**TASK ITEM**
Answer with nothing but the number of lines in the listing below that contain "Montos".

EXTRACTED ENTRIES Block Start

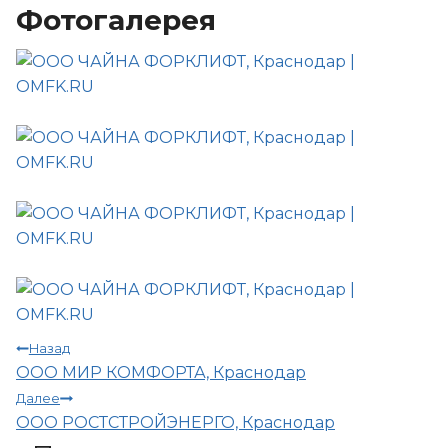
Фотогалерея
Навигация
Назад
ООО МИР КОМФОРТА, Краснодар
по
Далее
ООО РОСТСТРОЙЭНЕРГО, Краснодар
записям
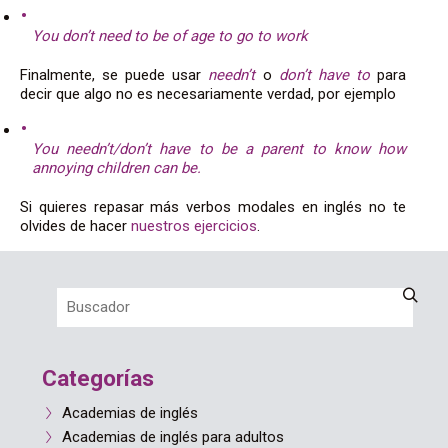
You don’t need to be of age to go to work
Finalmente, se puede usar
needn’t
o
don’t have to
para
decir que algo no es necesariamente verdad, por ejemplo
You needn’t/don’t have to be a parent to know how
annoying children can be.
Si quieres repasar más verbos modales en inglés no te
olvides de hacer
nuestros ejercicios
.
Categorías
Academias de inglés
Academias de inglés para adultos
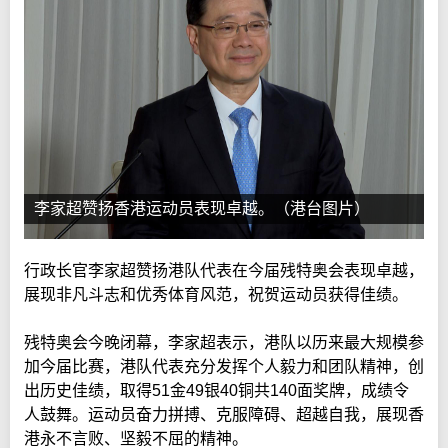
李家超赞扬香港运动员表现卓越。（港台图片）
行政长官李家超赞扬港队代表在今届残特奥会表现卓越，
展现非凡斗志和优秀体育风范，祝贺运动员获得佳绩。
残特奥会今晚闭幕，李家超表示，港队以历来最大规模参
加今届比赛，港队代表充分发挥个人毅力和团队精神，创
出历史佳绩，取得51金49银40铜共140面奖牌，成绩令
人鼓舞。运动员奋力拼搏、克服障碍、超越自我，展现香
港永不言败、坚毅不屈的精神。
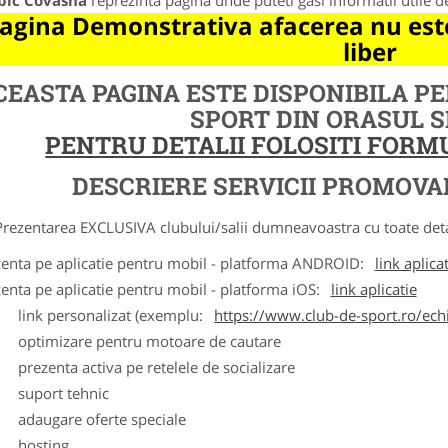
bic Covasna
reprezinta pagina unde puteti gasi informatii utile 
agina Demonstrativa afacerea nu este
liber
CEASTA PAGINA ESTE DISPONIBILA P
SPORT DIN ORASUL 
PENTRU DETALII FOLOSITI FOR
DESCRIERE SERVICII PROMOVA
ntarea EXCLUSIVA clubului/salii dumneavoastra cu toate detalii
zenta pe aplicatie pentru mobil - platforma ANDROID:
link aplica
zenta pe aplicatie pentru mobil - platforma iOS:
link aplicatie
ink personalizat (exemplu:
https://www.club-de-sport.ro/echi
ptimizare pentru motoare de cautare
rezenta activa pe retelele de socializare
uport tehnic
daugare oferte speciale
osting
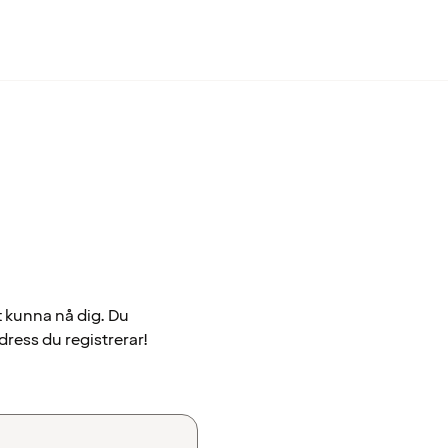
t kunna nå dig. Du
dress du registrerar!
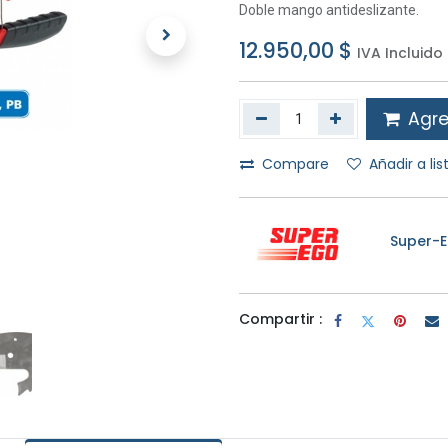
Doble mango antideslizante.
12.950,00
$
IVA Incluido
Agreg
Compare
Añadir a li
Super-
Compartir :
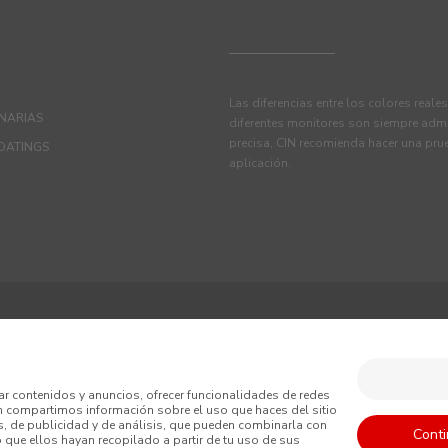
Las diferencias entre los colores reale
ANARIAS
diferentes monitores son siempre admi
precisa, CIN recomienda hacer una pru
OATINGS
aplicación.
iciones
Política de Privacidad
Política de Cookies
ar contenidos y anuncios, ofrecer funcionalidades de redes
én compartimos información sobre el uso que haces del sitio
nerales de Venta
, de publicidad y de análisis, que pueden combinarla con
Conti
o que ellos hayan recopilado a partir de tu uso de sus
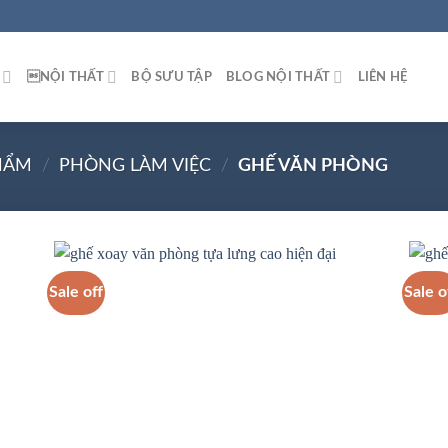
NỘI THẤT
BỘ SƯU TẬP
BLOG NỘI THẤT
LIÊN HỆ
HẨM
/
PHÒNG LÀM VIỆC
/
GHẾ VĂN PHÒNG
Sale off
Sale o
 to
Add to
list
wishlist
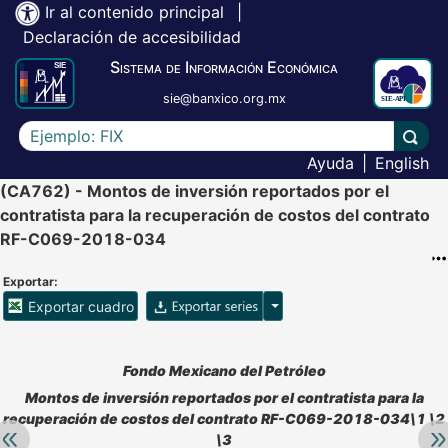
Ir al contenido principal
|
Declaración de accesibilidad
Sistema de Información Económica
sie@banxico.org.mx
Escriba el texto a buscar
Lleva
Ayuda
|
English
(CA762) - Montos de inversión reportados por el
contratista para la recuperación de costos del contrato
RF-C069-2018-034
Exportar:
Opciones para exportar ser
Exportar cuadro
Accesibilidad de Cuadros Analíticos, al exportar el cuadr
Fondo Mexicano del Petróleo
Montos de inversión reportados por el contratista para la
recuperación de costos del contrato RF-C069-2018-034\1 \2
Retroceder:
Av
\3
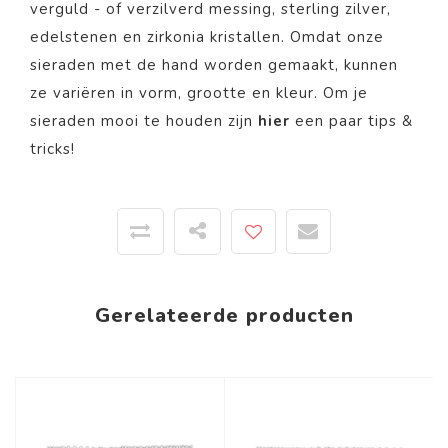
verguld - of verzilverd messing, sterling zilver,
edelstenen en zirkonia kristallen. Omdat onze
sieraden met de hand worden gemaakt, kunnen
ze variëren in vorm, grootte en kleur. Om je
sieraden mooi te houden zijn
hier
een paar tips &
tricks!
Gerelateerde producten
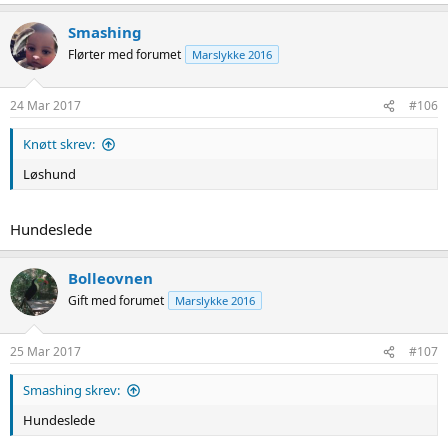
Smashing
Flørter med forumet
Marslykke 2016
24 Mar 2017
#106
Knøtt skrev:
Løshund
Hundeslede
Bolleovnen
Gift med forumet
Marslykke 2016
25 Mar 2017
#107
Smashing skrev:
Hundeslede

EXTRACTED ENTRIES Block End
EXTRACTED ENTRIES Block Start

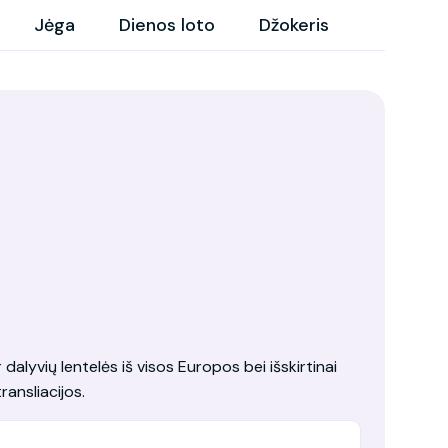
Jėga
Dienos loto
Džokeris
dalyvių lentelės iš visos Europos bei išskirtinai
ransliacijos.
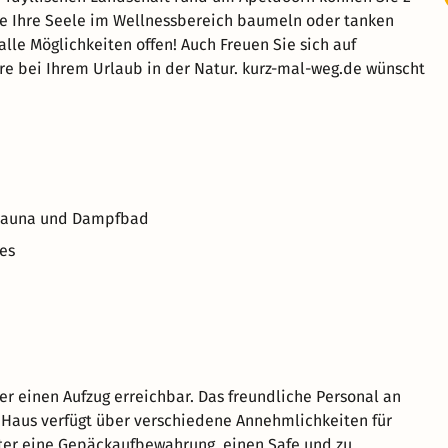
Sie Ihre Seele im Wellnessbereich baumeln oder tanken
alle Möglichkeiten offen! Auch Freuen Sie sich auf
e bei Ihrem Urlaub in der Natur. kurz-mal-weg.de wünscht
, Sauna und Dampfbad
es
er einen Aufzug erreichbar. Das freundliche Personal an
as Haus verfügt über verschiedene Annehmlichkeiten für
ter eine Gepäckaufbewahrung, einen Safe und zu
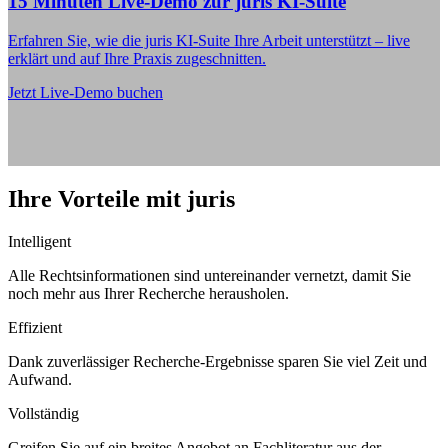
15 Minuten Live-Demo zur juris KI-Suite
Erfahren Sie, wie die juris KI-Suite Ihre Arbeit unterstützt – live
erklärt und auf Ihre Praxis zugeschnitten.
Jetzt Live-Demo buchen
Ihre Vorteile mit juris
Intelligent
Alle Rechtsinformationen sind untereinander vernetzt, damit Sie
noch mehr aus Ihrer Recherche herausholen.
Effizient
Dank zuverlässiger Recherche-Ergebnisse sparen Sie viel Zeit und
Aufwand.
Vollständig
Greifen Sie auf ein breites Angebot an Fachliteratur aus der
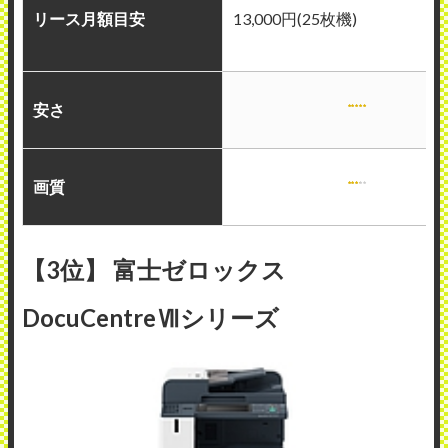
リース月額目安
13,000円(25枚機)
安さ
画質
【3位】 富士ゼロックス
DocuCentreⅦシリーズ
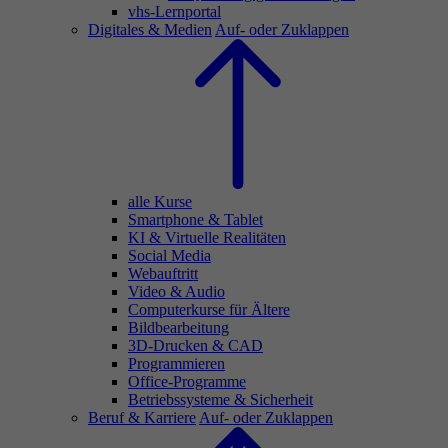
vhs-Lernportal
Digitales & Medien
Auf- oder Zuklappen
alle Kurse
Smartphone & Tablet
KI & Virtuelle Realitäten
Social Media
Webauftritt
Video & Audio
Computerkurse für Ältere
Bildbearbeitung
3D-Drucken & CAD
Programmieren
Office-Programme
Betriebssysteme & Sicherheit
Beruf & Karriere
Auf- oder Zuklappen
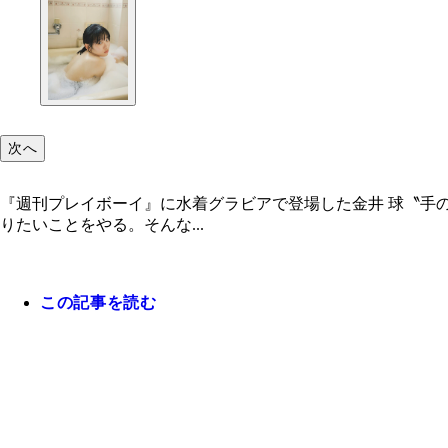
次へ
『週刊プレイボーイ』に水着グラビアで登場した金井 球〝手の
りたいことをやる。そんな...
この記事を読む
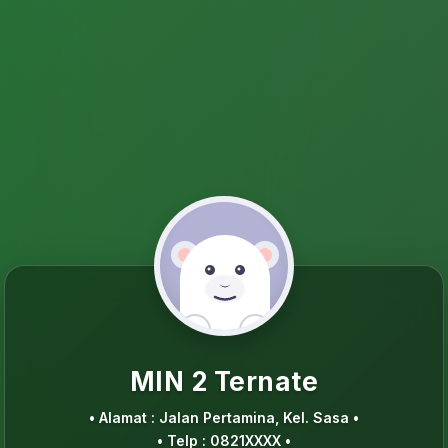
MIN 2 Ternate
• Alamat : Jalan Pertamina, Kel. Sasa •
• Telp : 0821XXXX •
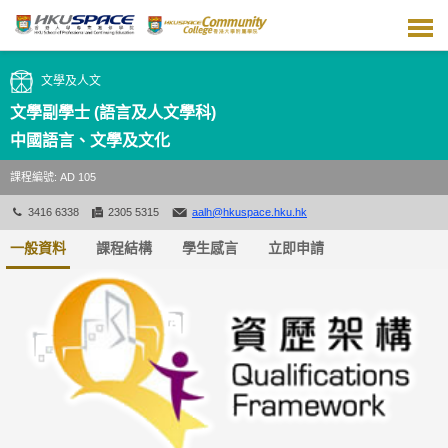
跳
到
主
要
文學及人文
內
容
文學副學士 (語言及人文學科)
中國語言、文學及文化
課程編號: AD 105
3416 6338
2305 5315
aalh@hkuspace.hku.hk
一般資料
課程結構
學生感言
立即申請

EXTRACTED ENTRIES Block End

**COMPLETED TASK**
2